I am the worst type of smoker: a reformed smoker who has come to loathe the product to which I was once addicted. So hearing that smoking is to be banned in cars where children are present cheered me up no end.
In an ideal world, smoking would be banned altogether, but this isn’t an ideal world and whilst if tobacco was invented today it would be banned. But the genie is well out of the bottle now.
They always say that giving up smoking is one of the hardest things to do but not for me. I found it easy, giving up many times before finally succeeding on 31 December 1993! I enjoyed smoking in the sense that I enjoyed the fix of another fag. So when people say, “I really enjoy smoking” we know why. Satisfying the craving for one of the most addictive drugs in the world is a great feeling, but son’t be fooled into believing it’s the mere act of smoking. “I need a cigarette in times of stress” is just the junkie fearing cold turkey.

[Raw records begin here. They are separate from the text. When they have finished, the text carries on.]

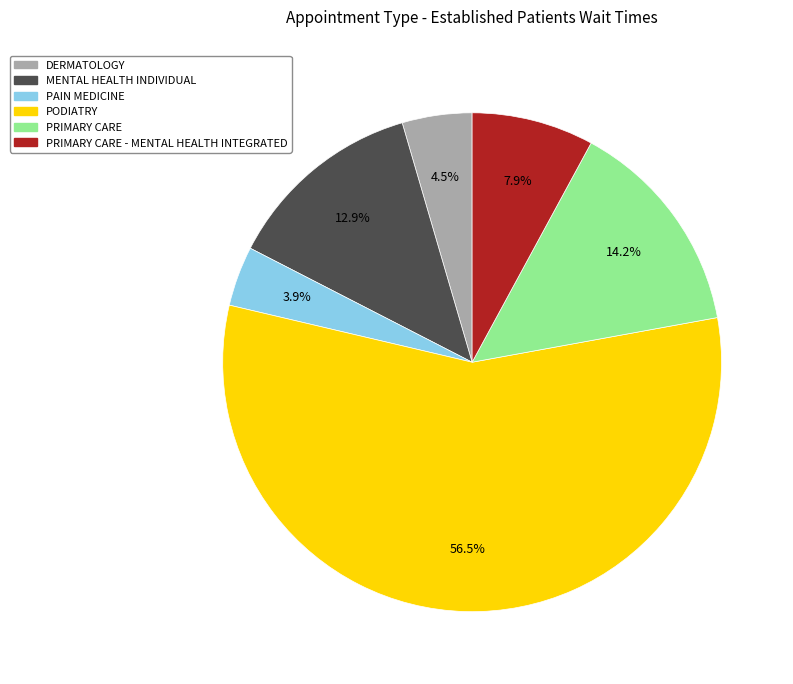

Is there a majority slice in this chart?

Yes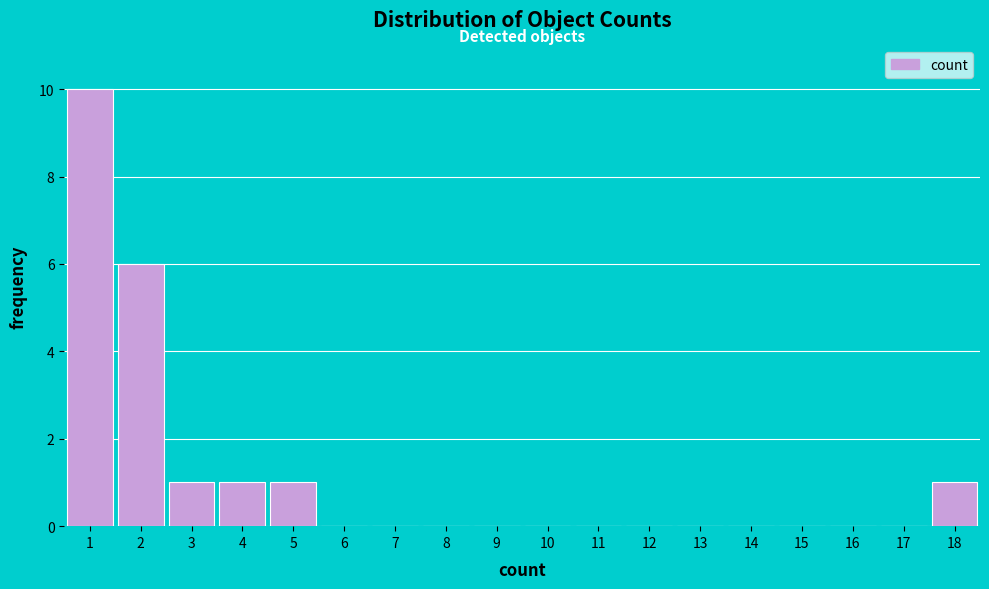

Reading left to right, list every bar in this chart as the range it spans on the x-axis followed by its height. The values are not printed on the chart, so give them approximately, as read against the axis.

0.5 to 1.5: 10
1.5 to 2.5: 6
2.5 to 3.5: 1
3.5 to 4.5: 1
4.5 to 5.5: 1
5.5 to 6.5: 0
6.5 to 7.5: 0
7.5 to 8.5: 0
8.5 to 9.5: 0
9.5 to 10.5: 0
10.5 to 11.5: 0
11.5 to 12.5: 0
12.5 to 13.5: 0
13.5 to 14.5: 0
14.5 to 15.5: 0
15.5 to 16.5: 0
16.5 to 17.5: 0
17.5 to 18.5: 1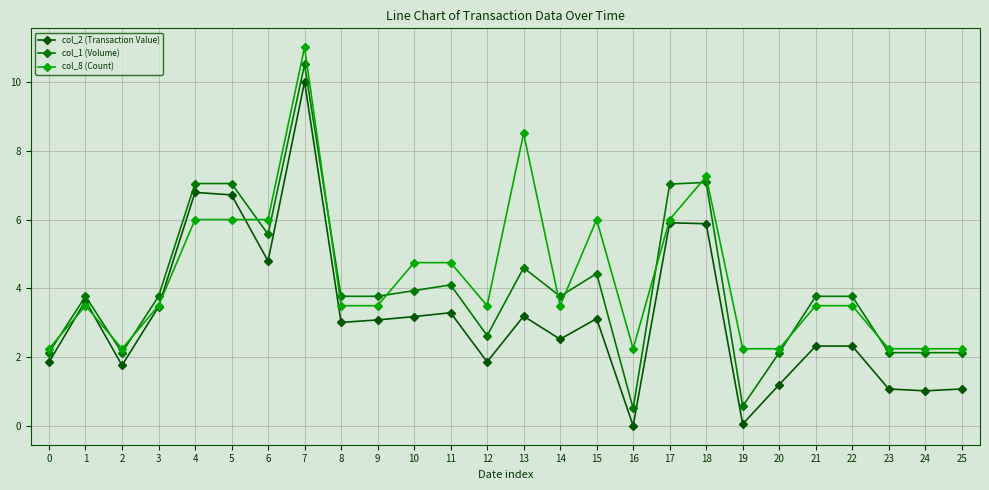

The value of col_1 (Volume) at 22 is 6.1. True or false?

False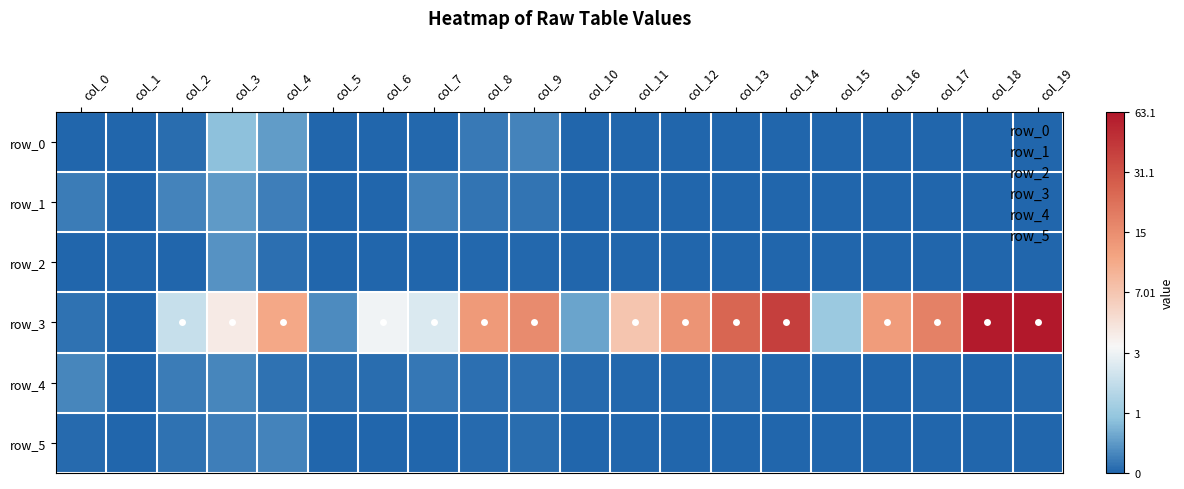

How many values in the row_1 series exceed 0?

9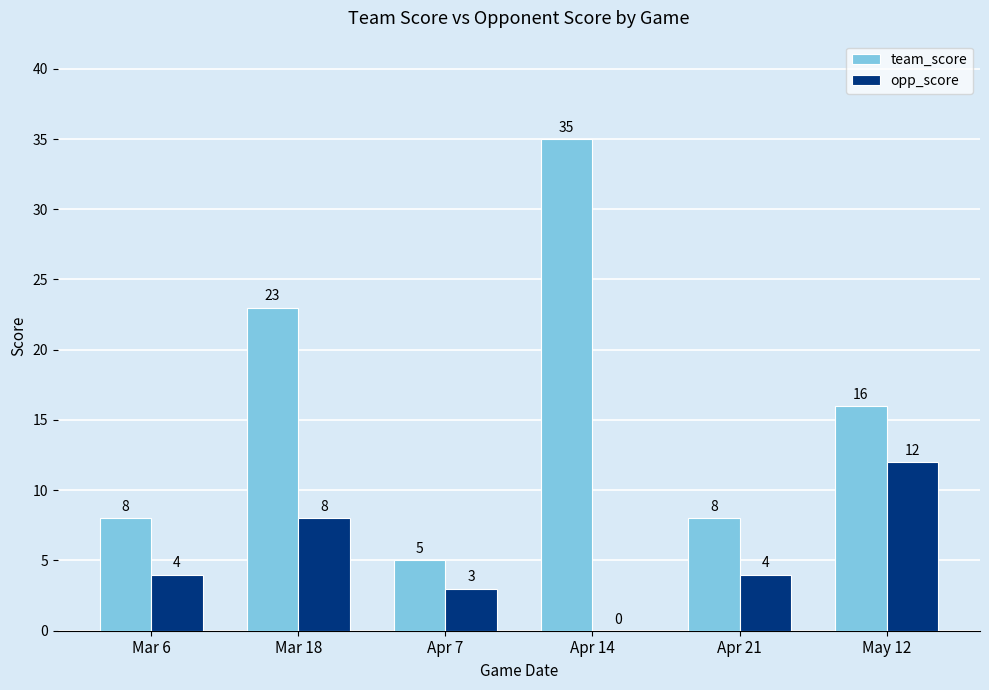

What are all the series names shown in the legend?

team_score, opp_score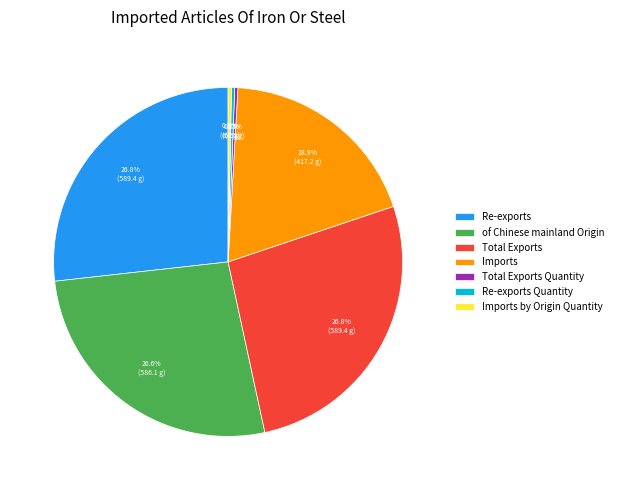

Between of Chinese mainland Origin and Imports by Origin Quantity, which is larger?

of Chinese mainland Origin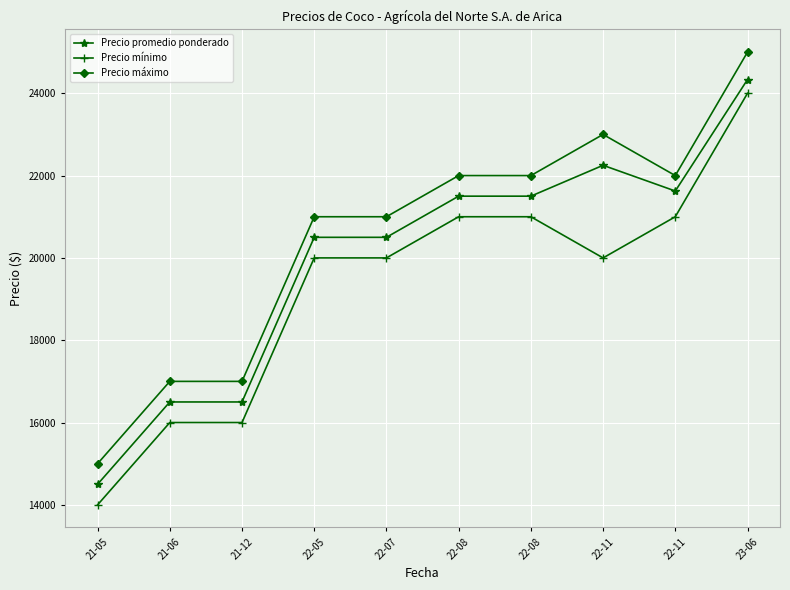

Reading left to right, what are all the values shown in this chart?

Precio promedio ponderado: 21-05=14500	21-06=16500	21-12=16500	22-05=20500	22-07=20500	22-08=21500	22-08=21500	22-11=22250	22-11=21625	23-06=24333
Precio mínimo: 21-05=14000	21-06=16000	21-12=16000	22-05=20000	22-07=20000	22-08=21000	22-08=21000	22-11=20000	22-11=21000	23-06=24000
Precio máximo: 21-05=15000	21-06=17000	21-12=17000	22-05=21000	22-07=21000	22-08=22000	22-08=22000	22-11=23000	22-11=22000	23-06=25000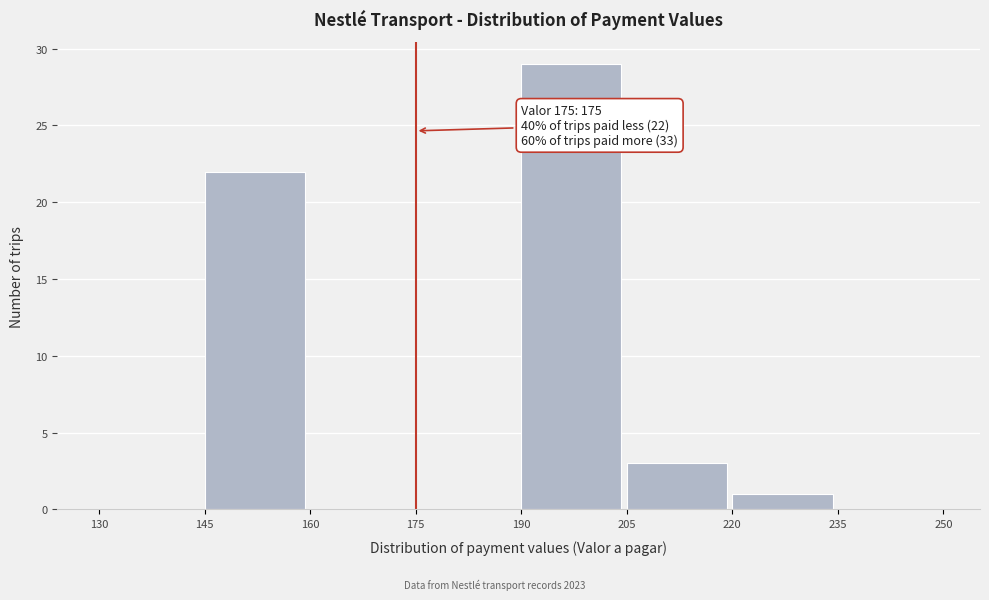

Which range on the x-axis has the tallest bar?

190 to 205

Having lost everyone on my mother’s side to smoking-related diseases, I did what the smoker does when I smoked: I closed my mind to the slow suicide I was committing.
I now detest the smell of the cigarettes that used to poison me. It sets off my late onset asthma, it makes me feel sick.
And when I see adults smoking in the near presence of children, I know it could have been me, slightly opening the car window to let some of the carcinogens slip quietly away, I take to what I see as the moral high ground!
An argument put by opponents of banning smoking in cars is that it is unenforceable, but then many laws are unenforceable. In reality, only a small percentage of crimes are successfully resolved by the police. Perhaps as many murders are never solved, we might as well legalise it?
Anything to protect children will do for me. I never quite understand how people can say, ‘Second hand smoke is not as bad as cigarette smoke itself’ given that it’s exactly the same thing that gives people cancer, heart disease and all those other vile illnesses that come with the habit. And little lungs are growing lungs.
There is a libertarian argument too, which presumably runs that people should be allowed to inflict 300 carcinogens on their offspring should they choose to do and it’s not the state’s job to stop them doing it. I don’t like the idea of people harming and killing children so I’ll skip the libertarian argument this time.